BEGIN
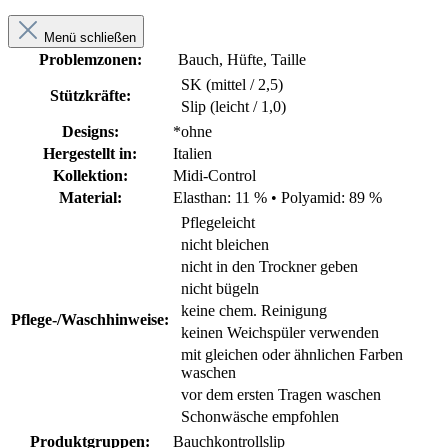
Menü schließen
Problemzonen:
Bauch, Hüfte, Taille
SK (mittel / 2,5)
Stützkräfte:
Slip (leicht / 1,0)
Designs:
*ohne
Hergestellt in:
Italien
Kollektion:
Midi-Control
Material:
Elasthan: 11 %
•
Polyamid: 89 %
Pflegeleicht
nicht bleichen
nicht in den Trockner geben
nicht bügeln
keine chem. Reinigung
Pflege-/Waschhinweise:
keinen Weichspüler verwenden
mit gleichen oder ähnlichen Farben
waschen
vor dem ersten Tragen waschen
Schonwäsche empfohlen
Produktgruppen:
Bauchkontrollslip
END
WORK REQUEST:
The answer is the complete set of records, copied exactly, with pictures omitted.

YOUR RESPONSE:
Menü schließen
Problemzonen:
Bauch, Hüfte, Taille
SK (mittel / 2,5)
Stützkräfte:
Slip (leicht / 1,0)
Designs:
*ohne
Hergestellt in:
Italien
Kollektion:
Midi-Control
Material:
Elasthan: 11 %
•
Polyamid: 89 %
Pflegeleicht
nicht bleichen
nicht in den Trockner geben
nicht bügeln
keine chem. Reinigung
Pflege-/Waschhinweise:
keinen Weichspüler verwenden
mit gleichen oder ähnlichen Farben
waschen
vor dem ersten Tragen waschen
Schonwäsche empfohlen
Produktgruppen:
Bauchkontrollslip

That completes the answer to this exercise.